AlexNet

Rich feature hierarchies for accurate object detection and semantic segmentation

Abstract

In this paper, they propose a simple and scalable detection algorithm that improves mean average precision (mAP) by more than 30% relative to previous best results on VOC2012 - achieving a mAP of 53.3%.

The proposed approach combines two key insights:

one can apply high-capacity convolutional neural networks (CNNs) to bottom-up region proposals in order to localize and segment objects.
when labeled training data is scarce, supervised pre-training for an auxiliary task, followed by domain-specific fine-tuning, yields a significant performance boost.

Introduction

AlexNet is the revival of CNN. To what extent do the CNN classification results on ImageNet generalize to object detection results on the PASCAL VOC Challenge?

They answer this question by bridging the gap between image classification and object detection. To achieve this result they focused on two problems:

localizing objects with a deep network
training a high-capacity with only a small quantity of annotated detection data

Unlike image classification, detection requires localizing objects within an image. The potential solutions include

framing localization as regression problem. This has been shown not working well.
building a sliding-widow detector. However, units high up in CNN have very large receptive fields and strides in the input image, which makes precise localization within the sliding-window paradigm an open technical challenge.

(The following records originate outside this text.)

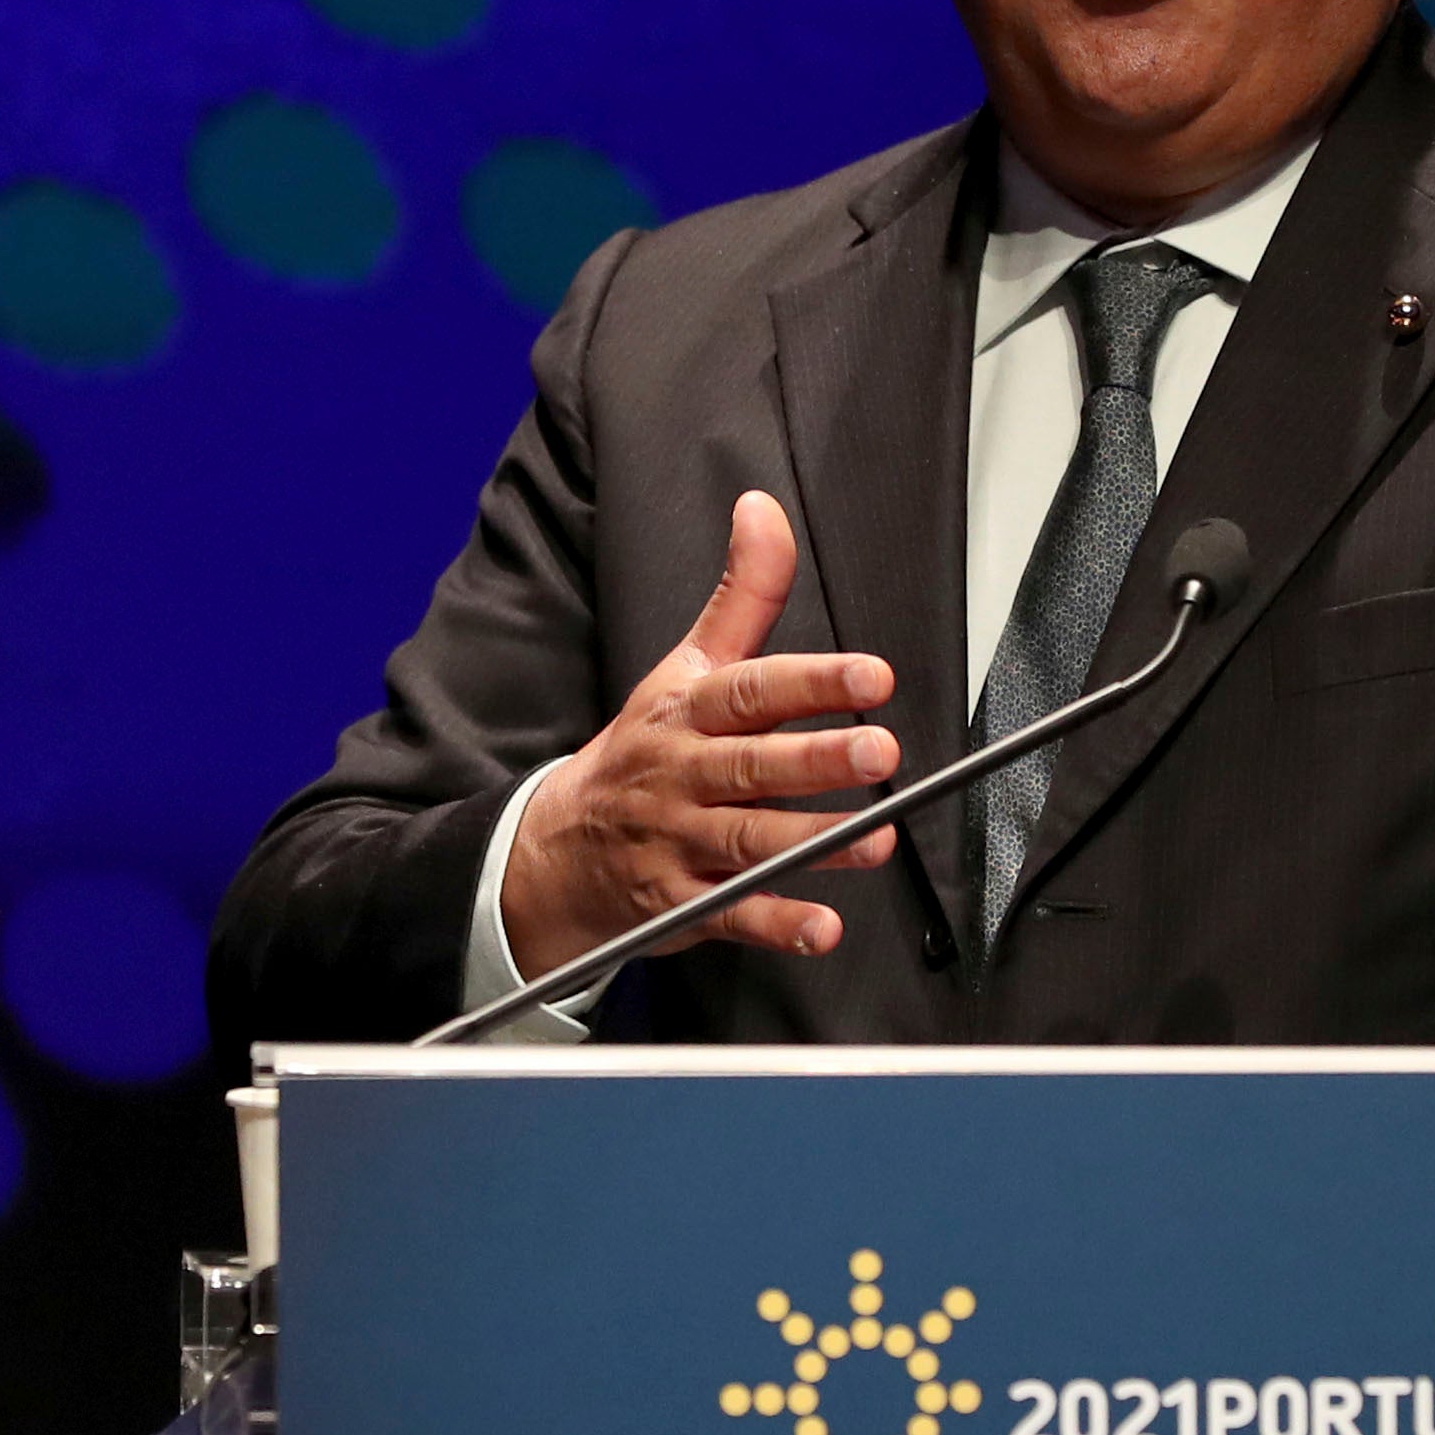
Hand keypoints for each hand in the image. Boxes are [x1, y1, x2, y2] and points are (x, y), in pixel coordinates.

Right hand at [499, 490, 901, 977]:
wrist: (552, 852)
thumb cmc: (639, 752)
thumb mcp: (680, 669)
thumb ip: (740, 597)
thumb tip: (763, 508)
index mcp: (686, 711)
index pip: (752, 689)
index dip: (812, 680)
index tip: (872, 674)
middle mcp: (681, 774)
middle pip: (751, 765)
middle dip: (816, 758)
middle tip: (882, 751)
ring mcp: (677, 841)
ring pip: (749, 840)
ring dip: (813, 841)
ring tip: (875, 840)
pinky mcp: (679, 904)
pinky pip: (731, 915)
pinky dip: (776, 923)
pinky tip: (823, 926)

They solve the CNN localization problem by operating within the recognition using regions paradigm, which has been successful for both object detection and semantic segmentation.

generates around 2000 category-independent region proposals for the input image
extracts a fixed-length feature vector from each proposal using a CNN
Classifies each region with category-specific linear SVMs.

They use a simple technique (afine image warping) to compute a fixed-size CNN input from each region proposal, regardless of the region's shape.

The second challenge faced in detection is that labeled data is scarce and the amount currently available is insufficient for training a large CNN.

The conventional solution to this problem is to use unsupervised pre-training, followed by supervised fine-tuning
This paper shows that supervised pre-training on a large auxiliary dataset (ILSVRC), followed by domain specific fine-tuning on a small dataset (PASCAL), is an effective paradigm for training high-capacity CNNs when data is scarce. (Transferring Learning)

In DeCAF, the author shows that AlexNet can be used as a blcakbox feature extractor, yielding excellent performance on several recognition tasks including scene classification, fine-grained sub-categorization, and domain adaption.

Object detection with R-CNN

Module design

Region proposals

R-CNN is agnostic to the particular region proposal method, however, they use selective search to enable a controlled comparison with prior detection work.

Feature extraction

They extract a 4096-dimensional feature vector from each region proposal using the Caffe implementation of AlexNet. Features are computed by forward propagating a mean-subtracted 227 x 227 RGB image through five convolutional layers and two fully connected layers.

Regardless of the size or aspect ratio of the candidate region, they warp all pixels in a tight bounding box around it to the required size. Prior to warping, they dilate the tight bounding box so that at the warped size there are exactly \(\(p\)\) pixels of warped image context around the original box (they use \(\(p = 16\)\)).

Object proposal transformations:

tightest square with context: enclosing each object proposal inside the tighest square and then scales (isotropically) the image contained in that square to the CNN input size.
tightest square without context: excluding the image content that surrounds the original object proposal.
warp: anisotropically scales each object proposal to the CNN input size.

Obviously more alternatives are possible.

Test-time detection

At test time,

run selective search on the test image to extract around 2000 region proposals
warp each proposals and forward propagate it through the CNN in order to compute features
for each class, they score each extracted feature vector using the SVM trained for that class.
Given all scored regions in an image, they apply a greedy NMS (for each class independently) that rejects a region if it has an IoU overlap with a higher scoring selected region larger than a learned threshold.